> TASK STATEMENT: Retype the passage of the Harvey Putnam biography below from "Political career" to "office until 1843.", keeping every word and mark unchanged.

> EXTRACT TO READ:
■ ■ ■ ■
Harvey Putnam (January 5, 1793 – September 20, 1855) was an American lawyer and politician. He was a Whig member of the U.S. House of Representatives, and served in the New York Senate.

Early life
Putnam was born in Brattleboro, Windham County, Vermont, the youngest of nine children of Asa Putnam and Anna (Collins) Putnam. His father died while he was an infant, and he went with his mother to live with relatives in Williamstown, Massachusetts, and later with relatives in Cobleskill, New York.

He attended the common schools and studied law in Skaneateles, New York, supporting himself by teaching. In 1816, he was admitted to the bar and began the practice of law in Attica, New York in 1817.

Political career
He became involved in politics and held several offices in Attica, He was elected as a Whig to the 25th United States Congress, to fill the vacancy caused by the death of William Patterson, holding office from November 7, 1838, to March 3, 1839.

Putnam was appointed as Surrogate of Genesee County in 1840, an office he held until the division of the county. He was then appointed as Surrogate of Wyoming County, remaining in office until 1843.
■ ■ ■ ■
> PROVIDED RECORDS:
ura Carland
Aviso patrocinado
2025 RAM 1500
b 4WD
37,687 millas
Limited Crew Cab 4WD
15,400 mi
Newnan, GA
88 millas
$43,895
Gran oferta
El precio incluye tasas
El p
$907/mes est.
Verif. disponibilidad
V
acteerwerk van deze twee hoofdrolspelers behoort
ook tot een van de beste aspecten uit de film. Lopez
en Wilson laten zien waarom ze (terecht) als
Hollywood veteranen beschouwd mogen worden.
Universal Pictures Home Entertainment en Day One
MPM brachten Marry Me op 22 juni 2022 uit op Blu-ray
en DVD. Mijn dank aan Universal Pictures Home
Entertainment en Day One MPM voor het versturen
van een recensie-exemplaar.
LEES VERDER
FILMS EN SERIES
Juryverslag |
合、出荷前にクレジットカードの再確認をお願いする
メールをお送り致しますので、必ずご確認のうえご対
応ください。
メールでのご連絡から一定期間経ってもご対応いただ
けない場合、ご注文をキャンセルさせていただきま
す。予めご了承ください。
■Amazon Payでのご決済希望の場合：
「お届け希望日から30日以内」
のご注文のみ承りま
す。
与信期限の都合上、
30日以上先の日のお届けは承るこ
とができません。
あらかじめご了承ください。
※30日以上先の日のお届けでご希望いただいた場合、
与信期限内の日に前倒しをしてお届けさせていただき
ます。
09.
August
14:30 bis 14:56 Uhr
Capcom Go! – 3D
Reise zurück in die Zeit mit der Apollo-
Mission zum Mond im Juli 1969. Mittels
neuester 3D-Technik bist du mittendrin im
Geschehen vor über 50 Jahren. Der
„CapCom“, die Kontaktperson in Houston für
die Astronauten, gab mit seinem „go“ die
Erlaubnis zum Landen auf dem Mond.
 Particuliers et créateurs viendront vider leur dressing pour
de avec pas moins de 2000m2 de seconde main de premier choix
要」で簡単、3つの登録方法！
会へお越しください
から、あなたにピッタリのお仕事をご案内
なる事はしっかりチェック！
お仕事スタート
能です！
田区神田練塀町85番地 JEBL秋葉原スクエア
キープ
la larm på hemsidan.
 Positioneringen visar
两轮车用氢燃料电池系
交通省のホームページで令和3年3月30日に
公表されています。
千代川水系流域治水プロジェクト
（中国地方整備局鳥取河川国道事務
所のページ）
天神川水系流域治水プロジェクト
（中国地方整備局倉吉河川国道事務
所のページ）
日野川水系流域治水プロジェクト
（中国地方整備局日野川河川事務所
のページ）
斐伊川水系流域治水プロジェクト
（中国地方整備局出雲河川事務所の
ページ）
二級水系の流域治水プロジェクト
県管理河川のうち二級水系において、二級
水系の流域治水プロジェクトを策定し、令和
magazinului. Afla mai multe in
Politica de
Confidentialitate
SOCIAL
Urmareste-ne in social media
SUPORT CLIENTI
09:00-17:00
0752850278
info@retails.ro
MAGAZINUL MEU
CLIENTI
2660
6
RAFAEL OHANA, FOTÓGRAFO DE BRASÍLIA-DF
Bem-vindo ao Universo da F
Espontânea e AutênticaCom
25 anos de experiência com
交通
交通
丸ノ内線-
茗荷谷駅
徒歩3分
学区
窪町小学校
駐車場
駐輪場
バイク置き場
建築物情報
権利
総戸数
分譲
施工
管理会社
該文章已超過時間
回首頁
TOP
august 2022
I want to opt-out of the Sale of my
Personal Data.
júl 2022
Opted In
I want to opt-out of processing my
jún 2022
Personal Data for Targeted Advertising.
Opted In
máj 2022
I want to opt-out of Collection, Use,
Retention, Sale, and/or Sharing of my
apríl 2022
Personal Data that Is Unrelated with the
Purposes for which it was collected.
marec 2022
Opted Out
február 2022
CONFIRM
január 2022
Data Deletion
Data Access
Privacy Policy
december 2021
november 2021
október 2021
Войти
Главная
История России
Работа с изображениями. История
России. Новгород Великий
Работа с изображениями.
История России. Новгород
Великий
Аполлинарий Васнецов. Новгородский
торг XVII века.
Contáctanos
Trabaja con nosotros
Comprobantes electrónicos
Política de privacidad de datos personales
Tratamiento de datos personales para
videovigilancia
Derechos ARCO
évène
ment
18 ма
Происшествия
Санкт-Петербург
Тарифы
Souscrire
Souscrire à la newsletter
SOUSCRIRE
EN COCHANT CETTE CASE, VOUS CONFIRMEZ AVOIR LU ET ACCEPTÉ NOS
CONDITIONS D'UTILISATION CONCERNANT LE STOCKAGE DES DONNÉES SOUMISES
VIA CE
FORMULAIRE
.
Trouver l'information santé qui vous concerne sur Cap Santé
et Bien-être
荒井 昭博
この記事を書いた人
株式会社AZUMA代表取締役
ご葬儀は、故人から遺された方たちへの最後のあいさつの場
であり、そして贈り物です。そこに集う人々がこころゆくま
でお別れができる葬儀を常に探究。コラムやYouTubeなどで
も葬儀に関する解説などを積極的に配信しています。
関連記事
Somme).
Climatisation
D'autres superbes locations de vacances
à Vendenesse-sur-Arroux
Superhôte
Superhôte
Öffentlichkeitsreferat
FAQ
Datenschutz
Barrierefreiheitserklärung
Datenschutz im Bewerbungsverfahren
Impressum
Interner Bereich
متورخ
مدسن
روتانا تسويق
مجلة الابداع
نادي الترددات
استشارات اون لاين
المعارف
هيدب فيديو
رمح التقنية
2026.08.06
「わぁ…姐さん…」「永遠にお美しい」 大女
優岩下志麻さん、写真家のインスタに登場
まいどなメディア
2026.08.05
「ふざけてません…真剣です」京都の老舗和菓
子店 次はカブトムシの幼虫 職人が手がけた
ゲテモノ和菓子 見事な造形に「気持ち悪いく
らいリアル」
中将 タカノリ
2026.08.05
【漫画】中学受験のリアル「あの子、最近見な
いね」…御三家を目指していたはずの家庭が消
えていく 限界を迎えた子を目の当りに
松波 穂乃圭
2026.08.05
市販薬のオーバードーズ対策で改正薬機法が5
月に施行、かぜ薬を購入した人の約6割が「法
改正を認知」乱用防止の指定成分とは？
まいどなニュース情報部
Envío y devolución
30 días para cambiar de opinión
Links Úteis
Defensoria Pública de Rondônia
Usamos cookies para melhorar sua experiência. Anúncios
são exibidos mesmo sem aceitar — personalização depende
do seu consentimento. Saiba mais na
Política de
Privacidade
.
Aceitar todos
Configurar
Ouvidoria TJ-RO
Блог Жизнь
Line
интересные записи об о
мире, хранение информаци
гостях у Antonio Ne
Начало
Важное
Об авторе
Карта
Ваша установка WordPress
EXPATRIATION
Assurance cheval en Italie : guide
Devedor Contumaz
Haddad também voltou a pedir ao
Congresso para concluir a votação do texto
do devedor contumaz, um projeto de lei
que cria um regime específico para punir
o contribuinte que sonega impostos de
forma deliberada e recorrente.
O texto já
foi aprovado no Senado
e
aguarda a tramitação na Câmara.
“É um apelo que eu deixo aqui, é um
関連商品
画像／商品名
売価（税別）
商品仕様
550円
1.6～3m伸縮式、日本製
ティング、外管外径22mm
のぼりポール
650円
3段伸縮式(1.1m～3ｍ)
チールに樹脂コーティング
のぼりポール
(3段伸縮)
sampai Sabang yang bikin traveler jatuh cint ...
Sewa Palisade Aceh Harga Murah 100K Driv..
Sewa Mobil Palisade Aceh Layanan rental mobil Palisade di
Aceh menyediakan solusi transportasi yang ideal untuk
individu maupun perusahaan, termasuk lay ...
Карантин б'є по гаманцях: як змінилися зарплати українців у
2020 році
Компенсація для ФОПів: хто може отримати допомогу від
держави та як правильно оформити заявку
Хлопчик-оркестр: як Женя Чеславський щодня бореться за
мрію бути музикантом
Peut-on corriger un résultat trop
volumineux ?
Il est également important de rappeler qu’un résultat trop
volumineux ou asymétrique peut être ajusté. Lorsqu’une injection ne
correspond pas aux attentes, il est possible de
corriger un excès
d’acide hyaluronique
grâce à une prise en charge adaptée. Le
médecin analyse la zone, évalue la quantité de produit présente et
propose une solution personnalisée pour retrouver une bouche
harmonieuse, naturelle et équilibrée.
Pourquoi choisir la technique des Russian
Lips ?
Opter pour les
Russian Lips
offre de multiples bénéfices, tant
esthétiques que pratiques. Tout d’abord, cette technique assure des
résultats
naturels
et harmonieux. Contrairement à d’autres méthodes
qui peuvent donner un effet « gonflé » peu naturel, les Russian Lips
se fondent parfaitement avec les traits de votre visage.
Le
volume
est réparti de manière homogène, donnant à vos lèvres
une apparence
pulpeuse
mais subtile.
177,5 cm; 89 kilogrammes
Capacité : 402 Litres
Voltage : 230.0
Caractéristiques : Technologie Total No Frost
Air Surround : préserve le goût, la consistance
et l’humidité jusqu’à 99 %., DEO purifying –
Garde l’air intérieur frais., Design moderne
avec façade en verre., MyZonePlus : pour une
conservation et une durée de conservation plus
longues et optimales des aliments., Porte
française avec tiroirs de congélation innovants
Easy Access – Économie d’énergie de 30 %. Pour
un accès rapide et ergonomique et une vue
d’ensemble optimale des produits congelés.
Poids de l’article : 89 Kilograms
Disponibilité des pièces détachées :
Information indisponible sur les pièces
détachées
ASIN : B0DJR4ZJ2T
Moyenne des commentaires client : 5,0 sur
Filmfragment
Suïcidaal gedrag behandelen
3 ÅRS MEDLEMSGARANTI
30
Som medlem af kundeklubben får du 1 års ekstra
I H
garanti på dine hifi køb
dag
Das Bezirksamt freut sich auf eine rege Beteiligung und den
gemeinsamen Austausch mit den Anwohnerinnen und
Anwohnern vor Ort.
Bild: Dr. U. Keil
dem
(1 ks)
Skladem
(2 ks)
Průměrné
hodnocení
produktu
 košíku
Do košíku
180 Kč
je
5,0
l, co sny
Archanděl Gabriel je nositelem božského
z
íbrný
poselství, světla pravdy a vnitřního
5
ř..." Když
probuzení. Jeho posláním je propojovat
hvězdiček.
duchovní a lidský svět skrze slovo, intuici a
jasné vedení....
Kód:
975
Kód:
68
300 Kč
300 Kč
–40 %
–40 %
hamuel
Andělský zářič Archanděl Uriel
■ ■ ■ ■
> RESPONSE:
Political career
He became involved in politics and held several offices in Attica, He was elected as a Whig to the 25th United States Congress, to fill the vacancy caused by the death of William Patterson, holding office from November 7, 1838, to March 3, 1839.

Putnam was appointed as Surrogate of Genesee County in 1840, an office he held until the division of the county. He was then appointed as Surrogate of Wyoming County, remaining in office until 1843.